In this issue of Blood, Skjeflo et al demonstrate an association between plasma complement factor 5 (C5) levels and risk of future venous thromboembolism (VTE) in a nested case-control study of patients enrolled in the Tromsø population-based cohort study.1
Resembling the coagulation cascade in organization, the complement system is a key component of innate immunity. Experimental studies have demonstrated complex interplay between the complement system and the coagulation cascade promoting VTE. As with the coagulation cascade, there are 3 pathways, which can activate independently or converge to cleave C5. Cleavage of C5 results in release of a potent anaphylatoxin, C5a, as well as C5b to initiate formation of C5b-C9, the membrane attack complex (MAC). Cleavage of C5 potentiates hemostasis via the actions of both C5a and the MAC. Neutrophil recruitment and priming, through increased expression of tissue factor on the neutrophils, occurs in response to C5a.2,3 This recruitment and priming can lead to release of neutrophil extracellular traps, which further promote thrombosis through platelet aggregation and activation as well as thrombin formation.4,5 The MAC contributes to the activation of the coagulation cascade through platelet activation leading to the release of platelet factor V and assembly of the prothrombinase complex.6
In a prior study, complement factor 3 (C3) levels were associated with an increased risk of future VTE.7 As with the study by Skjeflo et al, the association of C3 with VTE remained with only slight modification of the risk estimates after adjustment for general inflammation, as measured by C-reactive protein, and after adjustment for body mass index. Cleavage of C3 to C3b generates C5 convertase, resulting in cleavage of C5 to C5a and C5b. Thus, higher levels of C3 result in higher levels of C5a and the MAC. In the current study, the association between C5 and risk of VTE remained, with only slight modification of the risk estimate, after similarly adjusting for C-reactive protein and body mass index. Accordingly, the agreement in findings between these 2 studies support the noted associations between complement and the development of VTE.
An additional finding of importance of this study relates to determination of drivers of plasma C5 levels. Although the acute phase reactant C-reactive protein can activate complement, the magnitude of increase in complement proteins (ie, C3) during inflammatory stimuli (eg, infection) is less pronounced. In fact, plasma C5 levels did not differ from baseline in 1 preclinical study, but were elevated at the site of inflammation.8 In this study, the authors found only a weak linear relationship between C-reactive protein and C5 levels, indicating that chronic inflammation explains only a minor part of the association between C5 and VTE. In addition, using a protein quantitative trait loci analysis, the authors found no significant SNP in either whole genome or cis-restricted analyses of 1 033 970 variants in the whole-exome data set. Although experimental studies suggest a role for C5 in hemostasis, Skjeflo et al demonstrate C5 as a risk factor for VTE within the general population. This transition from bench to bedside not only strengthens the evidence for the role of complement in hemostasis, but also provides rationale for future studies confirming this association as well as those considering novel therapeutic interventions.
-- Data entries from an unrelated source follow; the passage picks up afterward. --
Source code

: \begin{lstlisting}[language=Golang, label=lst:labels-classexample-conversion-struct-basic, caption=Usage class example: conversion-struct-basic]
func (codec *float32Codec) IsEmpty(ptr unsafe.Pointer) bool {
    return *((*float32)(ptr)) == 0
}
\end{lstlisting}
Inhibition of C5 in patients with paroxysmal nocturnal hemoglobinuria improves outcomes and decreases the risk of clinical thromboembolism (relative reduction 85%).9,10 The findings in the study by Skjeflo et al raise the question of whether there is a subgroup of VTE patients that could similarly benefit from complement inhibition.
In summary, Skjeflo et al demonstrate important evidence toward the role of complement in hemostasis, particularly the risk of VTE. These findings contributing to this growing body of literature and provide rationale for continued scientific investigation with the goal of improving outcomes in patients with and at risk of VTE.
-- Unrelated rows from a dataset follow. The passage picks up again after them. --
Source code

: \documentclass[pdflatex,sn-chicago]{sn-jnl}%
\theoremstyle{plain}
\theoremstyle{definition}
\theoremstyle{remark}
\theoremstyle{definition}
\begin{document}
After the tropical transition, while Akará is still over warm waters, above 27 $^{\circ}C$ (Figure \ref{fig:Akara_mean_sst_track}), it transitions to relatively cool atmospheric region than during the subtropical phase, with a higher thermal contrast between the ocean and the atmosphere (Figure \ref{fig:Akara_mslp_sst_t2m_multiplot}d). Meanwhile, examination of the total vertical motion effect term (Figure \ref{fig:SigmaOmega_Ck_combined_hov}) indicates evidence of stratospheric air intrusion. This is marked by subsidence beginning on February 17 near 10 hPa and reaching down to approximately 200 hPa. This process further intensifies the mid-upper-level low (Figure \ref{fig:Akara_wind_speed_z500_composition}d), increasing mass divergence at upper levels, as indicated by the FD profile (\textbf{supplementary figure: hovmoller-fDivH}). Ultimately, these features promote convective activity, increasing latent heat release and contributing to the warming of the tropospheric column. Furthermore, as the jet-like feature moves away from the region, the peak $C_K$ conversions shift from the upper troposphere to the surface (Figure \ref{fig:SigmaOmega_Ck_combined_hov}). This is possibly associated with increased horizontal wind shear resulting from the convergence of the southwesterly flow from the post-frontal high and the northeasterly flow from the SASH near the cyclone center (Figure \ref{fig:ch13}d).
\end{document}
Conflict-of-interest disclosure: Research funds from AstraZeneca and Astellas Pharma Global paid to the institution not related to the scope of this project; research funds from National Institutes of Health, National Heart, Lung, and Blood Institute (NHLBI; 1K01HL136893-01), American Cancer Society IRG-18-158-61-04, and National Institutes of Health, NHLBI Loan Repayment Program not related to the scope of this project; expert review for Covington & Burling Loan Repayment Program and Luther & Associates not related to the scope of this project.